Thursday 20 April 2017

Scotch Broth

Scotch Broth

Serves 6

Core recipe

750g shin of beef, trimmed of fat and finely diced
2.25 litres water
1 bay leaf
2 carrots, diced
1 stalk celery, chopped
1 large onion, chopped
50g swede chopped
2 leeks, finely sliced
50g pearl barley
salt & pepper

Place meat into a large pan with the water.  Add bay leaf and bring to the boil.

Remove any scum with a slotted spoon and discard.

Lower the heat and cover the pan, simmer for 1 hour.

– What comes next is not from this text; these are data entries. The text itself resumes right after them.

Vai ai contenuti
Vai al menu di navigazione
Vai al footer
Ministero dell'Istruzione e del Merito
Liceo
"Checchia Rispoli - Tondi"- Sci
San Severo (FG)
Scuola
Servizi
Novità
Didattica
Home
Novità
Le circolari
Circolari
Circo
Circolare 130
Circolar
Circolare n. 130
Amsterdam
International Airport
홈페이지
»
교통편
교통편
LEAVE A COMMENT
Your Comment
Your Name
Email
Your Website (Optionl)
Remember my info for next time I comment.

Add veg and barley and cook for a further hour until the veg are tender.


Season to taste & serve

SCOTCH BROTH

( This can be made into a vegetarian dish by omiting the lamb and replacing the lamb stock cube with a vegetable one.)
This recipe makes   6 - 8 good sized bowls of broth


2 medium potatoes, diced
2 large carrots, diced
piece of celeriac, diced   ( optional and could be replaced by sliced celery)
Half a swede, diced
1 large onion, diced
1 courgette, diced
2 cloves garlic, chopped
4 oz mushrooms sliced
handful frozen peas
handful frozen minced lamb ( beef could be used instead)
1 lamb stock cube
1 vegetable stock cube
2 oz dried broth mix ( or just pearl barley)
freshly chopped parsley
salt and plenty of black pepper.
I just put everything ( except the parsley) in a large saucepan and cover with water. Simmer for about 30 minutes, adding water if needed, just before serving stir in the chopped parsley, check seasoning, and serve in warm bowls.
It will make your nose run this soup !!!!!